> But de l'exercice
Mettez en anglais cette phrase du texte sur le culte chez Bonhoeffer : « Ce n’est pas le fait du culte qui pose problème, mais la qualité de l’expérience qu’il offre. »

2. Le culte dans un christianisme « non religieux »

Aucun théologien n’a perçu l’importance de l’arrivée du monde à son « âge adulte » comme Dietrich Bonhoeffer. Les intuitions de ce théologien luthérien à l’égard d’un monde qui n’a plus besoin de Dieu comme hypothèse d’explication conservent toute leur pertinence et actualité. Grâce à elles, la théologie contemporaine prend progressivement de la distance par rapport à la vision « religieuse » du monde qui a soutenu les discours théologiques jusqu’à la modernité. Selon Bonhoeffer, il s’agit d’une vision du monde qui doit être abandonnée et remplacée par l’expérience de la « sécularité », donnant ainsi lieu à un christianisme « non religieux ».

Il est important de se concentrer sur la notion de religion de Bonhoeffer, si on veut saisir non seulement la portée d’un christianisme « non religieux », mais aussi la place du culte dans son sein, qui est l’aspect qui m’intéresse dans cette étude.

La « religion », selon Bonhoeffer, se caractérise par deux traits principaux : la pensée métaphysique et la piété individualiste. À cela, il faut ajouter le caractère idéaliste et atemporel du salut et de Dieu, situés toujours au-delà de cette terre et de notre histoire. Il n’est plus possible de penser métaphysiquement les phénomènes humains. De même, une relation individuelle à Dieu visant un salut éternel ne s’accorde plus avec la vision du monde moderne, ni avec le sens le plus profond et radical du christianisme. Ce dernier est donc invité à se refaçonner, abandonnant les vêtements religieux pour embrasser l’expérience humaine du monde. Un christianisme « non religieux » implique à première vue l’abandon non seulement d’un type de langage sur la relation entre la réalité humaine et la Révélation de Dieu, mais également toute forme de relation avec Dieu qui pourrait être perçue comme « religieuse », dont notamment le culte. Il faut toutefois souligner comment, pour Bonhoeffer, la fin de la religion et l’autonomie du monde ne sont pas en contradiction avec le christianisme dans le sens d’une sorte de purification de la conception de Dieu. L’horizon séculier devait permettre, selon Bonhoeffer, de penser Dieu comme Dieu. L’expérience humaine en elle-même n’a plus besoin de Dieu comme explication. Elle ouvre la possibilité de repenser Dieu sans le réduire à un « bouche-trou ». L’identification du culte et de la religion est la conséquence d’une perception rapide et naïve de la question. Le christianisme « non religieux » de Bonhoeffer n’est pas un christianisme « a-rituel » et, encore moins, « anti-rituel ». L’enjeu n’est pas celui de l’existence de rites dans le christianisme, mais de leur congruence expérientielle avec la situation humaine dans un monde « etsi Deus non daretur » — comme si Dieu n’existait pas. Ce n’est pas le fait du culte qui pose problème, mais la qualité de l’expérience qu’il offre. Cette thèse trouve sa démonstration dans la reconstruction de la question du culte dans les lettres et les notes de la captivité de Bonhoeffer. La nostalgie de la communauté et du culte ressentie par Bonhoeffer en est un premier aspect.

> Données affichées
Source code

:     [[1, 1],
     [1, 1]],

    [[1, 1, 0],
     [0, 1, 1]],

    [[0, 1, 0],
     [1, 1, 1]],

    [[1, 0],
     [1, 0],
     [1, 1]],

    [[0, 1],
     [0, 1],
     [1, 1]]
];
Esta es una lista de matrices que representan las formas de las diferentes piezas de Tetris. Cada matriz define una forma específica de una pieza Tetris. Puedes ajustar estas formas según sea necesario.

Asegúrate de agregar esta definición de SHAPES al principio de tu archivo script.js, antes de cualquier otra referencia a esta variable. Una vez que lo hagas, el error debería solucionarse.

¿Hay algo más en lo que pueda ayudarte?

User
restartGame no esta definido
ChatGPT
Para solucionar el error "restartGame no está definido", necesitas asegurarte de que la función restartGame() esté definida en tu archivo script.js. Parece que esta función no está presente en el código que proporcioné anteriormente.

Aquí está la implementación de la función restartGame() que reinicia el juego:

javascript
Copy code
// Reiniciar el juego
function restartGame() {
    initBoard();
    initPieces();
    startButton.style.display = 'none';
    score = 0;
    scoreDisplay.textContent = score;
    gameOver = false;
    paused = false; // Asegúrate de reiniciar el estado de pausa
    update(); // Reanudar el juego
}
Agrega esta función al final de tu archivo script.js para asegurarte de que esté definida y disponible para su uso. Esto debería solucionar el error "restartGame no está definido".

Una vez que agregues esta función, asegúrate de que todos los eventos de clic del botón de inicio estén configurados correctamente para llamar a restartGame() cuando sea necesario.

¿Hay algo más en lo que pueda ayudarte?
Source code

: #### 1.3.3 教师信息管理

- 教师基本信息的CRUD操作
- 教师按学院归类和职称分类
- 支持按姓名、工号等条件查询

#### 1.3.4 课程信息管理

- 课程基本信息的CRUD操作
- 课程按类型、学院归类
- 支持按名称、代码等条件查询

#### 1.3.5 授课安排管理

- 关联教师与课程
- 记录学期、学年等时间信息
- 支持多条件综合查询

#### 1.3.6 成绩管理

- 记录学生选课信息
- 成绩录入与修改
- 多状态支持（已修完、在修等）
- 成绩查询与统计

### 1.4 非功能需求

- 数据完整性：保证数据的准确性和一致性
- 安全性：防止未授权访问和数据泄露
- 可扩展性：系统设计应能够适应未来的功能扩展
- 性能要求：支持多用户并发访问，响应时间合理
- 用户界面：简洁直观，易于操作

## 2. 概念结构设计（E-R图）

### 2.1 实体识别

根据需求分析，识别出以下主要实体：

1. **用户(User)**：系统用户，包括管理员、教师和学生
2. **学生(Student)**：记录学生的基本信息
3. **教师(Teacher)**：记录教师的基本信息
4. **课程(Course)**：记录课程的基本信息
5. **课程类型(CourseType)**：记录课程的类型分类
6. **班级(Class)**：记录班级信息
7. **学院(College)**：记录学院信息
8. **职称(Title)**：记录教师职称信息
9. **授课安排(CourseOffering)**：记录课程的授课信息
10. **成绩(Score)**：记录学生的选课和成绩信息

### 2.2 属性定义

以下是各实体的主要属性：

> Résultat attendu
It is not the fact of worship that is the problem, but the quality of the experience it offers.